Brano proposto:
"""
È qui che la prima strada della transizione si potrebbe dividere: chi vive un presente piacevole nelle aree a clima temperato (le ottobrate romane, il clima del bel Paese, ecc.), dovrebbe essere sollecitato alla mitigazione dei processi di cambiamento. Al contrario un londinese che fino ad oggi ha vissuto nell’invidia per il bel clima mediterraneo, venderebbe volentieri l’ombrello per comprarsi un bel “panama”. Chi oggi dal mar Baltico viene nel Mediterraneo per la stagione balneare, sarebbe ben contento di avere sotto casa un piacevole mare temperato e davanti i Paesi Scandinavi.

Ricordiamocelo bene: i processi accelerati riguardano il presente con gli attuali assetti colturali, umani e paesaggistici. Delle due l’una: o, nelle aree oggi climaticamente privilegiate, si cambia il modo di produrre energia, oppure si accettano i cambiamenti delle attuali zone climatiche con le relative conseguenze sui nuovi assetti distributivi della flora, della fauna, dei paesaggi ecc. Cambiando il clima, cambia l’agricoltura ma cambiano anche i luoghi di vacanza, i luoghi temperati ecc.

Gli attuali cambiamenti indotti, essendo ‘celeri’ (anche per le accelerazioni derivate dalla natura che reagisce con veemenza nella ricerca dei suoi equilibri), implicano scelte che configureranno il nostro mondo nell’immediato.

La transizione deve essere programmata nella valutazione e nel rispetto delle necessità, delle possibilità, delle convenienze sostenibili e reciproche.

I cambiamenti riguardano il presente, riguardano noi, le nostre abitudini, il benessere a cui dovremmo rinunciare o quello che dovremmo acquisire.
"""
Estratti dei dati:
"""
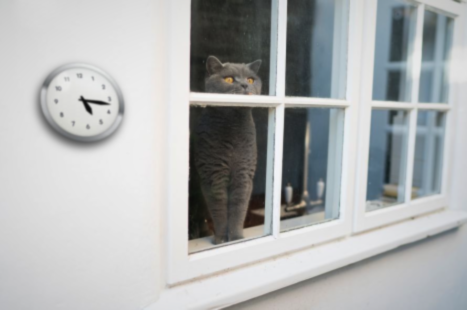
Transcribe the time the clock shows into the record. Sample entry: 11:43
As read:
5:17
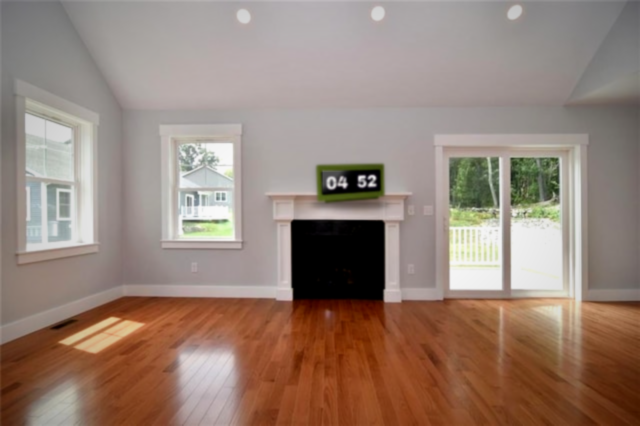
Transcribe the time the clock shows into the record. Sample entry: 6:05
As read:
4:52
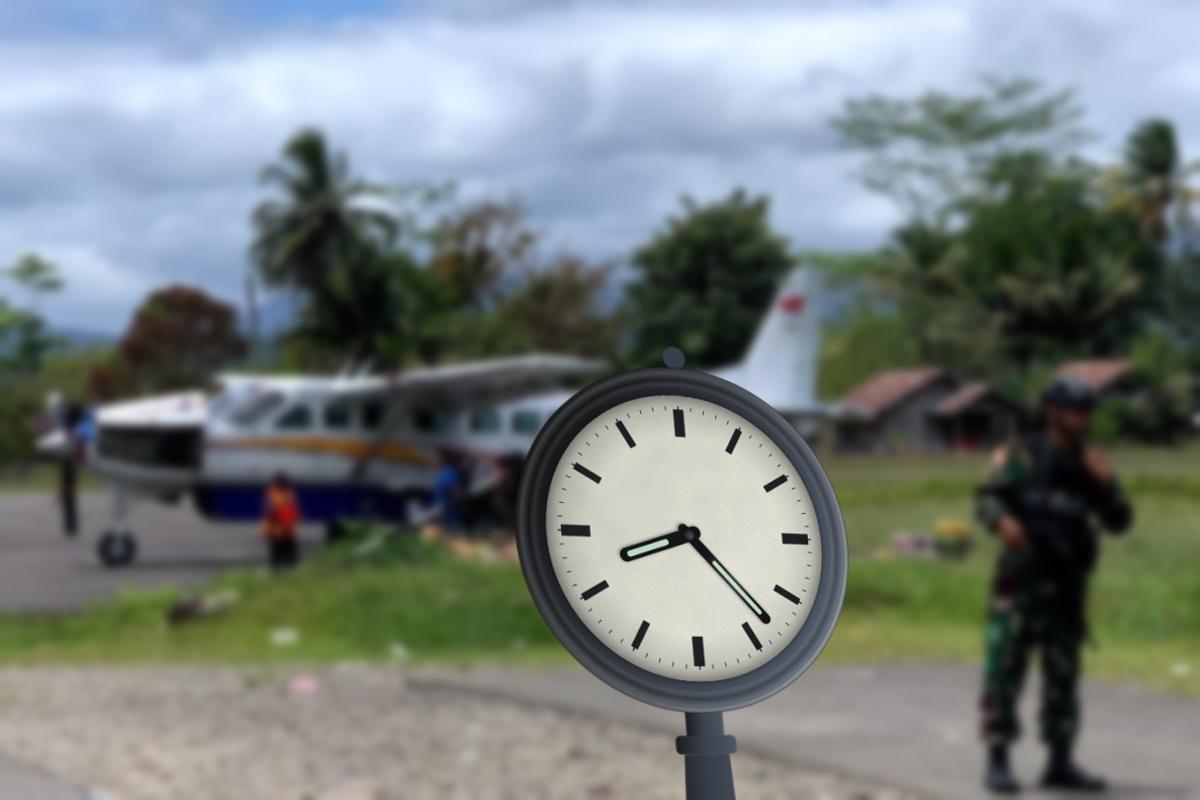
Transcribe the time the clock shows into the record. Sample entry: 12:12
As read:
8:23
"""
Consegne:
1. Ricopia dal brano sulla transizione climatica il tratto che comincia con le parole "Gli attuali cambiamenti" e si chiude dopo "nostro mondo nell’immediato.".
2. Scrivi il seguito del brano sulla transizione climatica, riprendendo subito dopo la sua ultima frase.

Risultati attesi:
1.
Gli attuali cambiamenti indotti, essendo ‘celeri’ (anche per le accelerazioni derivate dalla natura che reagisce con veemenza nella ricerca dei suoi equilibri), implicano scelte che configureranno il nostro mondo nell’immediato.

2.
Oggi noi cittadini dei Paesi (ex?) temperati abbiamo troppo caldo in estate, e d’inverno iniziamo la stagione sciistica (e spesso la continuiamo) solo sugli innevamenti artificiali. I “futuri”, di cui sempre ci preoccupiamo, non sono quelli delle ere geologiche, ma sono i nati in questo secolo, nella nostra visione storica-generazionale.

Facciamo chiarezza: con il termine futuri ci preoccupiamo del nostro presente e di quello leggermente “dilatato”.

La questione è questa: se vogliamo mantenere per noi il mondo così come lo abbiamo conosciuto, con gli ulivi, le vigne, i ghiacciai, il mare e le sue zone di pesca e di balneazione dove e come sono, ma anche le nostre abitudini e attitudini alle stagioni e ai trend climatici, allora dobbiamo cambiare il modo di produrre energia e gli attuali paradigmi dello sviluppo.

Se invece vogliamo che le zone climatiche e tutti gli assetti paesaggistici si spostino di qualche parallelo, (con gli attuali “paesaggi temperati” spostati verso i poli), allora continuiamo a produrre energia nei modi attuali, favorendo il mantenimento del suo modello di sviluppo e aspettando che imploda nei territori oggi considerati “confortevoli”. Ci sarà comunque chi investirà in città, uliveti e vigne nelle nuove regioni temperate.

È inutile nascondersi dietro il dito: vanno valutate le alleanze tra estrattori e produttori di energia da fonti fossili e agricoltori, immobiliaristi e cittadini di aree che nei cambiamenti climatici possono acquisire benessere.

La transizione deve essere il frutto di una cultura e di una diplomazia che prescinde dalle dichiarazioni e dagli interessi parziali.

Quello che lascia perplessi rispetto al successo a breve degli auspicati cambiamenti, non riguarda tanto le risoluzioni della politica e della diplomazia, quanto la fotografia degli attuali trend economici, produttivi e sociali di formazione e distribuzione delle merci e della ricchezza. Sta vincendo come sempre “la resistenza passiva”. Gli assetti consolidati si “fidano” delle “comodità” e delle “abitudini” sociali acquisite.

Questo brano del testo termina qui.